Are We Noticing?

It was probably 8 times that I walked in and out of my bedroom before I noticed the door was not completely open and I had been adjusting my walk to avoid the door handle.

It was then I made the change and pushed the door back to it’s wide open resting place.

This is a common human experience and I’m reminded of experiments where a chair is placed in the middle of the room and people’s behaviour adapts to walk around it, rather than move it.

In our workplaces there are similar chairs, or partially opened doors, that we aren’t noticing. Instead we’re working around it and adapting ourselves, our teams, and possibly our entire organisation.

There is an irony in that this tends to occur with relatively small changes; the large obstacles - more readily observed - become a whole change project while these smaller, everyday issues are let pass.
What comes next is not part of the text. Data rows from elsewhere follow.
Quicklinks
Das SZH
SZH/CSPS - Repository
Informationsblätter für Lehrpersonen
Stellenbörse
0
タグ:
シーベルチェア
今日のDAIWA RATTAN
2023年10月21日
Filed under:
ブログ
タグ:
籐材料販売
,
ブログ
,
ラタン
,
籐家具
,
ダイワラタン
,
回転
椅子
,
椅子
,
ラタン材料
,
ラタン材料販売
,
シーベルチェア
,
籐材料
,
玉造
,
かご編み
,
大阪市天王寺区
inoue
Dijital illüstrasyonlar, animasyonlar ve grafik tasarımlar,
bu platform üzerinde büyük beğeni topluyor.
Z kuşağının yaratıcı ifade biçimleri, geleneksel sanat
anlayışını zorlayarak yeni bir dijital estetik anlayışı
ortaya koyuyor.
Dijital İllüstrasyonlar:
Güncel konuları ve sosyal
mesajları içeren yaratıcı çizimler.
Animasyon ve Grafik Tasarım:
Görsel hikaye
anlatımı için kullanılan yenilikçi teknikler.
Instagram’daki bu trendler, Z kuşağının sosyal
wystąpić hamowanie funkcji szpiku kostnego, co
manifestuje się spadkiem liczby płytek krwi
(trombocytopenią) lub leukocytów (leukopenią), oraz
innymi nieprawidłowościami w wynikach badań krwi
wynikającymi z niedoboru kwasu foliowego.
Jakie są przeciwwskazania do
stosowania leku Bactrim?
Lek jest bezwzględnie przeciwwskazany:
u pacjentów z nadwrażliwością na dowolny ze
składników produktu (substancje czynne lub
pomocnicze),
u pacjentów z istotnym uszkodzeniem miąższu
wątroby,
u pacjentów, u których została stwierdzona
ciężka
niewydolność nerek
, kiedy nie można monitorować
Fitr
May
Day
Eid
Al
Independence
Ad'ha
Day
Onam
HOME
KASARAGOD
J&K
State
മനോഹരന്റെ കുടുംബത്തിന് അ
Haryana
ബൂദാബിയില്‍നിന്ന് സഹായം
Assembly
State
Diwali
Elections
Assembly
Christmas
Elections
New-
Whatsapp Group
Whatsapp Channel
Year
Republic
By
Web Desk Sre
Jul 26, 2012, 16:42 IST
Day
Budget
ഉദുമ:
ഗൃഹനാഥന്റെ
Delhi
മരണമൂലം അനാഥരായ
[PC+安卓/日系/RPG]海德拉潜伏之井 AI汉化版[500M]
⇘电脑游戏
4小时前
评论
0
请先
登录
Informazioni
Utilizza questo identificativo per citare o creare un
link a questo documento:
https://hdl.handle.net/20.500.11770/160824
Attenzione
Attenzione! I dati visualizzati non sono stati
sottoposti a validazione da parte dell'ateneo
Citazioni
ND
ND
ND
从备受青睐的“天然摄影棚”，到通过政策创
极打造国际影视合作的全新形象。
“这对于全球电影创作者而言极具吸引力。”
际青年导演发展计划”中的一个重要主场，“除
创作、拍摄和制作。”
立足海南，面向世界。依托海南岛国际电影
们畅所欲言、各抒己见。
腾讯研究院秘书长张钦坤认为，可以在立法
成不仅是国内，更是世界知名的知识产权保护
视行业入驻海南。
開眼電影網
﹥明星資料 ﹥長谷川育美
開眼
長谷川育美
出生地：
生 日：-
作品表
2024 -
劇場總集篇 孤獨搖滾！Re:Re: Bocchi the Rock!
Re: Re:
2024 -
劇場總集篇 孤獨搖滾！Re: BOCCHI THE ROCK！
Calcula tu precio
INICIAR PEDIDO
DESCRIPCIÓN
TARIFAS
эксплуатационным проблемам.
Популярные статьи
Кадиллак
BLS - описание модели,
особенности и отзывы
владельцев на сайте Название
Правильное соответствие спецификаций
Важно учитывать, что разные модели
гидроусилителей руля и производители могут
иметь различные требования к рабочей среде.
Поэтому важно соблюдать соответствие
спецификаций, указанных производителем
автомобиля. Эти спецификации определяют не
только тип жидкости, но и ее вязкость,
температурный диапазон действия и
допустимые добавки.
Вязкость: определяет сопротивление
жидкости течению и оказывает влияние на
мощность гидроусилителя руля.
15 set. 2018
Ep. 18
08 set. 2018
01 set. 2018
I think about myself with my bedroom door and it makes perfect sense. In the back and forth of my morning routine - still a little tired, under time pressure - I don’t have the bandwidth for considering an incremental change that will make life easier.

In our workplaces there are the same, if not more, pressures.

As the Tanzanian proverb so wisely reminds us,

little by little, a little becomes a lot

It’s true. Incremental, smaller changes make a big difference.

It makes me wonder, how might we

reduce the pressure,

provide the space and

focus on what could be different

so that when we encounter that chair in the middle of the room, we simply move it?